→ **Your assignment**: Print the lines that run from the line with "The Countryboy" to the line with "do the following data processing based on", keeping both end lines, exactly as they appear in the entries below, and nothing else.

(Saved entries)
=-=-=-=-=

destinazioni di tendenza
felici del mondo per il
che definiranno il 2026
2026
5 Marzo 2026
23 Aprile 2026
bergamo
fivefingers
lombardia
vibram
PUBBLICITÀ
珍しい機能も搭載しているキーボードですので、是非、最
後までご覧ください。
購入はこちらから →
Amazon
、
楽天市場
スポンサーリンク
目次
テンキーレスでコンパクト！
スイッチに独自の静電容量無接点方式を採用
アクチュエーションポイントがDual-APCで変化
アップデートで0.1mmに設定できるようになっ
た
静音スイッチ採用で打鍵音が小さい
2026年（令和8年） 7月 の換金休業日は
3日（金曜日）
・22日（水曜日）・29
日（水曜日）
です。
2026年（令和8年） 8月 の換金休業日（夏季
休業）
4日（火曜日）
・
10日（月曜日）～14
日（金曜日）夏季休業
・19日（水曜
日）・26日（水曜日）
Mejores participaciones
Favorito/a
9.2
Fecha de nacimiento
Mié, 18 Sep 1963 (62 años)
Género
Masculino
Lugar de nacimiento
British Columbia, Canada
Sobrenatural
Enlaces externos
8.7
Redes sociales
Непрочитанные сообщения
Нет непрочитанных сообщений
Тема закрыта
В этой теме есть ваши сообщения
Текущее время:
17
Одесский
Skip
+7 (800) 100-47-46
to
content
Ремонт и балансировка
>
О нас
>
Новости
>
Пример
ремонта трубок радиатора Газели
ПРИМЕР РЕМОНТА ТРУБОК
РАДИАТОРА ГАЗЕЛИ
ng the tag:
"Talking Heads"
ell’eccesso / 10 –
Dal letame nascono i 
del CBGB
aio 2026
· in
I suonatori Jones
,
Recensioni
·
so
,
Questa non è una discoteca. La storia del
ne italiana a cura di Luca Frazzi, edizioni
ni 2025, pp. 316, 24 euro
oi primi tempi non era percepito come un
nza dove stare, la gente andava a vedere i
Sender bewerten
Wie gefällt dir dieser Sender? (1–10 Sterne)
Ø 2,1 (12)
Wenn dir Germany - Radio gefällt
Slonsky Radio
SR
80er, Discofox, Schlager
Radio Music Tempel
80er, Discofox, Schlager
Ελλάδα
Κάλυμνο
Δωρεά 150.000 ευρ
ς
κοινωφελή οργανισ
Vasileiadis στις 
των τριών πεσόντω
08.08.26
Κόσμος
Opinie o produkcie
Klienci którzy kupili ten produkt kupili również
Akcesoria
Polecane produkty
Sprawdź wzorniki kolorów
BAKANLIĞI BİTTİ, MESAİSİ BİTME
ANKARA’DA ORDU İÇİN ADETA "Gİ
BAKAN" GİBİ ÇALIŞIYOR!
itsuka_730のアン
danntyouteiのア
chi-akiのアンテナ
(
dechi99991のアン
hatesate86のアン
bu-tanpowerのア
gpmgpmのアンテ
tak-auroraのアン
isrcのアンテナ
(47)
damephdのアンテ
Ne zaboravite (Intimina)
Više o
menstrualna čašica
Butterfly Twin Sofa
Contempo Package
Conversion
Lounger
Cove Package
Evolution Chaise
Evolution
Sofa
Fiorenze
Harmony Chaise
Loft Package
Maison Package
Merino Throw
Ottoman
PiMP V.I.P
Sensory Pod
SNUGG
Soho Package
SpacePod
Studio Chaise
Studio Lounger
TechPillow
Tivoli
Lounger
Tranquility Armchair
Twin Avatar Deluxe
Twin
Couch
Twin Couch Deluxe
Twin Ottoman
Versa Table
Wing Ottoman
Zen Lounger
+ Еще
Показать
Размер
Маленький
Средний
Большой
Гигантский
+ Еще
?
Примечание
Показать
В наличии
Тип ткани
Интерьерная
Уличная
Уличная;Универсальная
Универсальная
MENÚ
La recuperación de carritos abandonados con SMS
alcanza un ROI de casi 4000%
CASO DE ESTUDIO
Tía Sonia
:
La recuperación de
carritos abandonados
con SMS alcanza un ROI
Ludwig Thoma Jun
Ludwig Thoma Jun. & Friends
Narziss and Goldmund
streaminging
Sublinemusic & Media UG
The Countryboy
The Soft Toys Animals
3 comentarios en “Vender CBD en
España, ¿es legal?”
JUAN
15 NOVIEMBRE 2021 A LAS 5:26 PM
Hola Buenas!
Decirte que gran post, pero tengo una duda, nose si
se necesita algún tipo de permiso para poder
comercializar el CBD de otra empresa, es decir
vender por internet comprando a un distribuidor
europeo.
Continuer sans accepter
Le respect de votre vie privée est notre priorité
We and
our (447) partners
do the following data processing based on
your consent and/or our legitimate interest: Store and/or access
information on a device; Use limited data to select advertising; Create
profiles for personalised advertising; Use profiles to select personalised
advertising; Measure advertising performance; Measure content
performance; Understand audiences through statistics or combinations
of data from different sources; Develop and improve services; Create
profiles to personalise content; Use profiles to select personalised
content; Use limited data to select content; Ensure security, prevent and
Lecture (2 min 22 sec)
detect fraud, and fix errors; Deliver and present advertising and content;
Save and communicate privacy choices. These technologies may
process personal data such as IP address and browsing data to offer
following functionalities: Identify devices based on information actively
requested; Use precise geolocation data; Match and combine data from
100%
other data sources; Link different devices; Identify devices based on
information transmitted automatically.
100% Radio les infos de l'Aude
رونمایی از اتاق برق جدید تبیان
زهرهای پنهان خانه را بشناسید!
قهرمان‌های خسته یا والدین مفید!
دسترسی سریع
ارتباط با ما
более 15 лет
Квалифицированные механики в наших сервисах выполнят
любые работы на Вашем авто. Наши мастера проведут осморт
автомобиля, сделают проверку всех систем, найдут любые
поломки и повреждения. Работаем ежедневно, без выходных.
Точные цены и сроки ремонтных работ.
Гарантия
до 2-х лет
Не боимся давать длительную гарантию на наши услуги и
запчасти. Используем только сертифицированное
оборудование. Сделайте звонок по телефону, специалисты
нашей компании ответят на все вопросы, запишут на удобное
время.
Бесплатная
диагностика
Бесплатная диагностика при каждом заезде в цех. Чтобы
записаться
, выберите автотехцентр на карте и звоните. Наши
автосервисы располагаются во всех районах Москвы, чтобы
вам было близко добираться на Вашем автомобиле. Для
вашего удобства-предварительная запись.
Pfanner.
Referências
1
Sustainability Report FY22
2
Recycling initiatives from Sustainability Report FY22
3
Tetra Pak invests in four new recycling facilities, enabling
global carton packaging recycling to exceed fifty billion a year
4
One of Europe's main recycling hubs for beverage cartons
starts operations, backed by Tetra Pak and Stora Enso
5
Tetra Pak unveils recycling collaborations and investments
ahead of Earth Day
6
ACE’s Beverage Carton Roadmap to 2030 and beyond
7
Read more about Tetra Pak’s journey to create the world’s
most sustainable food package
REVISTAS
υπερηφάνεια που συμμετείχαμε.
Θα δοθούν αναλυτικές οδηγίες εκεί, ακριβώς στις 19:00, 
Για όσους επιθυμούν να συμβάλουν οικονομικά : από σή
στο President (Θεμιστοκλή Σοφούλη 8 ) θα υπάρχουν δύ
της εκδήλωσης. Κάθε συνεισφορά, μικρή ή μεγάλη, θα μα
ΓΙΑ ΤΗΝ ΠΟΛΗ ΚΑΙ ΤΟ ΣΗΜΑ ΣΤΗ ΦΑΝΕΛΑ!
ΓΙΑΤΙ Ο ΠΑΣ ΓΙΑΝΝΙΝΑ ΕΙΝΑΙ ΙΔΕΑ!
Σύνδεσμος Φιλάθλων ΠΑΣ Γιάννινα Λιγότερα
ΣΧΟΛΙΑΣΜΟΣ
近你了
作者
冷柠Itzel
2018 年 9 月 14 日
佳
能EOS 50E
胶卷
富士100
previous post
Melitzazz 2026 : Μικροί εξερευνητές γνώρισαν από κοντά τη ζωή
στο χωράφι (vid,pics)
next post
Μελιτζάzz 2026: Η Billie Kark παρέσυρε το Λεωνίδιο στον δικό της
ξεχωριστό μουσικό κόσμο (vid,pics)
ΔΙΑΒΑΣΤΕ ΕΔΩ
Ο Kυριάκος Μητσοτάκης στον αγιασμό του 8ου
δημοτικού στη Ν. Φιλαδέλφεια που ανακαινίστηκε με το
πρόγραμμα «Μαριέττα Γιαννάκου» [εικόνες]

=-=-=-=-=

→ **Result of the task**:
The Countryboy
The Soft Toys Animals
3 comentarios en “Vender CBD en
España, ¿es legal?”
JUAN
15 NOVIEMBRE 2021 A LAS 5:26 PM
Hola Buenas!
Decirte que gran post, pero tengo una duda, nose si
se necesita algún tipo de permiso para poder
comercializar el CBD de otra empresa, es decir
vender por internet comprando a un distribuidor
europeo.
Continuer sans accepter
Le respect de votre vie privée est notre priorité
We and
our (447) partners
do the following data processing based on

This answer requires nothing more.